Collection entries:
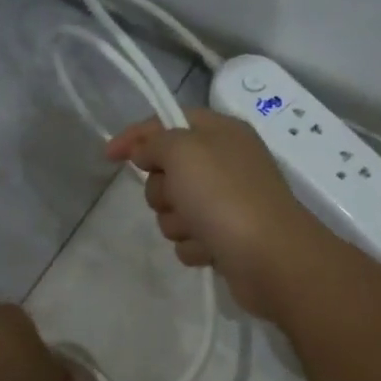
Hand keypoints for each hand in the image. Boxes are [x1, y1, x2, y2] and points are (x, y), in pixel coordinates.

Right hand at [105, 109, 333, 317]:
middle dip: (162, 190)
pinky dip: (194, 245)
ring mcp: (226, 203)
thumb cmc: (225, 196)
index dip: (136, 136)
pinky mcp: (225, 237)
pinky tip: (210, 249)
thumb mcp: (183, 152)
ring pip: (174, 209)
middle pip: (167, 171)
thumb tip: (145, 152)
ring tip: (199, 229)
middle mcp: (225, 163)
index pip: (168, 122)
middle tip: (178, 197)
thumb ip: (155, 142)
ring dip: (177, 222)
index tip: (109, 156)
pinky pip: (189, 238)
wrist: (270, 258)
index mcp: (221, 132)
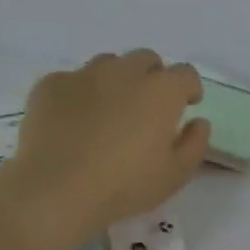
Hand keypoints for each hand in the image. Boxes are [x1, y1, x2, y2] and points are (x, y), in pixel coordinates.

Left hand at [0, 50, 208, 248]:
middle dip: (153, 77)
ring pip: (109, 64)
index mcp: (161, 91)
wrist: (57, 189)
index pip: (185, 73)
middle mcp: (125, 72)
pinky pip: (73, 79)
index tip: (187, 105)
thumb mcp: (176, 175)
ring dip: (117, 81)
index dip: (189, 88)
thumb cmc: (126, 185)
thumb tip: (198, 122)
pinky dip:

▶ What you need to do: Drop every image, please, and write out the data above exactly as shown.

▶ Expected output:
Hand keypoints for each hand in the image. Boxes are [x1, y1, x2, y2] and points are (x, y), in pixel coordinates.

Right hand at [105, 109, 333, 317]:
middle dip: (162, 190)
pinky dip: (194, 245)
ring mcp: (226, 203)
thumb cmc: (225, 196)
index dip: (136, 136)
pinky mcp: (225, 237)
pinky tip: (210, 249)
thumb mcp: (183, 152)
ring pip: (174, 209)
middle pip: (167, 171)
thumb tip: (145, 152)
ring tip: (199, 229)
middle mcp: (225, 163)
index pip: (168, 122)
middle tip: (178, 197)
thumb ip: (155, 142)
ring dip: (177, 222)
index tip: (109, 156)
pinky pip: (189, 238)
wrist: (270, 258)
index mcp: (221, 132)
Hand keypoints for each hand in the image. Boxes are [x1, y1, x2, y2] and points are (x, y), in pixel coordinates.

Left hand at [0, 50, 208, 248]:
middle dip: (153, 77)
ring pip: (109, 64)
index mcp: (161, 91)
wrist: (57, 189)
index pip: (185, 73)
middle mcp: (125, 72)
pinky pip: (73, 79)
index tip: (187, 105)
thumb mcp: (176, 175)
ring dip: (117, 81)
index dip: (189, 88)
thumb cmc: (126, 185)
thumb tip: (198, 122)
pinky dip:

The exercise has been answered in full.